Does Federal Right to Abortion Survive Overturning Of Roe v. Wade? Federal Judge Raises Possibility
On Monday, in an eyebrow-raising hypothetical contained in a court order, Judge Kollar-Kotelly suggested that the federal right to an abortion might still exist post-Dobbs, and ordered briefing on the subject. The parties in Dobbs only argued, and Dobbs only considered, the Fourteenth Amendment as lacking a basis for a federal right to abortion. But, Judge Kollar-Kotelly stated, it is entirely possible that the Court might have held in Dobbs that some other provision of the Constitution provided a right to access reproductive services had that issue been raised. However, it was not raised.
Judge Kollar-Kotelly then proceeded to posit that the Thirteenth Amendment, which outlaws slavery and involuntary servitude, might also provide such a basis for a federal right to an abortion, as this amendment has received substantial attention among scholars and, briefly, in one federal Court of Appeals decision on the question of whether that section of the constitution could apply to abortion. She ordered briefing on the subject to be filed in March.
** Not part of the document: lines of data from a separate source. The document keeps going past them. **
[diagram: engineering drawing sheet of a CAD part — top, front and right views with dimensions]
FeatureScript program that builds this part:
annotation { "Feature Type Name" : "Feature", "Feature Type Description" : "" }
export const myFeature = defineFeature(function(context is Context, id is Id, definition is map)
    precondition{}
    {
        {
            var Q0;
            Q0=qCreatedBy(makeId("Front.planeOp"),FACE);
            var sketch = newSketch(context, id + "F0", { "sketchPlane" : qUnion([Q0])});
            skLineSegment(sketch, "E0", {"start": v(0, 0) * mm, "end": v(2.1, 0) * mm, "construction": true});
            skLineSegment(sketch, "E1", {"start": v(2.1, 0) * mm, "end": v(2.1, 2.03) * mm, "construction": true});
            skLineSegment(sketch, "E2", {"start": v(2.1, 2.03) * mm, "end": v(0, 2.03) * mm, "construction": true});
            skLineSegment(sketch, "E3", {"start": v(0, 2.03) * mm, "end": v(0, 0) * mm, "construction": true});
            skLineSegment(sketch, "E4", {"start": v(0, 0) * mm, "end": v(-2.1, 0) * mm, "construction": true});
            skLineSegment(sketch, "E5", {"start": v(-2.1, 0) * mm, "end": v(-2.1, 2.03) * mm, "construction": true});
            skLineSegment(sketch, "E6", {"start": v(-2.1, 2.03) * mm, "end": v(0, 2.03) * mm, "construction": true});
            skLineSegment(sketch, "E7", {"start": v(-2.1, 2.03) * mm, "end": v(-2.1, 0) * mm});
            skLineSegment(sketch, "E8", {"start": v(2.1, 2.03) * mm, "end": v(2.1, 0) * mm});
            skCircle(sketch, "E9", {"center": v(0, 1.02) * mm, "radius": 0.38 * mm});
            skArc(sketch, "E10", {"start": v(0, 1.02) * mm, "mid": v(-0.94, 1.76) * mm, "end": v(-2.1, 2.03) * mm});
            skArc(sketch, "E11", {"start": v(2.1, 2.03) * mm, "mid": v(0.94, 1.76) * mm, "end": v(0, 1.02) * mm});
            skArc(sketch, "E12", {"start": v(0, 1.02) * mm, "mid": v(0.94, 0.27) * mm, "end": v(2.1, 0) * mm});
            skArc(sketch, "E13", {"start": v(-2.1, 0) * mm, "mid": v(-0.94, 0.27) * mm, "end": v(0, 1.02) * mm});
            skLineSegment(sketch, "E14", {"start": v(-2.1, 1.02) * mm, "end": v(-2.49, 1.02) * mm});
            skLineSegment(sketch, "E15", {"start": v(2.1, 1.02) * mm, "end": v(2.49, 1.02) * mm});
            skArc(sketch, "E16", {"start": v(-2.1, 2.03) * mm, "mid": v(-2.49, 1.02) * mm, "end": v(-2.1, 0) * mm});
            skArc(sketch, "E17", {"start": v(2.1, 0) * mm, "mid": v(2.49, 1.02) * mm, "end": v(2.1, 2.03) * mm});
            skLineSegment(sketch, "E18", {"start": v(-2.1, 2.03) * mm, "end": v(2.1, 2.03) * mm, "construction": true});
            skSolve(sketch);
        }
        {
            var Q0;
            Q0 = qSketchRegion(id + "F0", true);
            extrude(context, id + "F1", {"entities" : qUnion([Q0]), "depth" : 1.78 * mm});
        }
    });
The substantial attention Judge Kollar cited consists of one 1990 law school law review article, in which the author stated that When women are compelled to carry and bear children, they are subjected to involuntary servitude in violation of [the Thirteenth] amendment. The court case cited was a U.S. Court of Appeals for the 10th Circuit opinion from 1995 in which the court found that a lawyer s argument that the Thirteenth Amendment provided a federal right to abortion was not frivolous.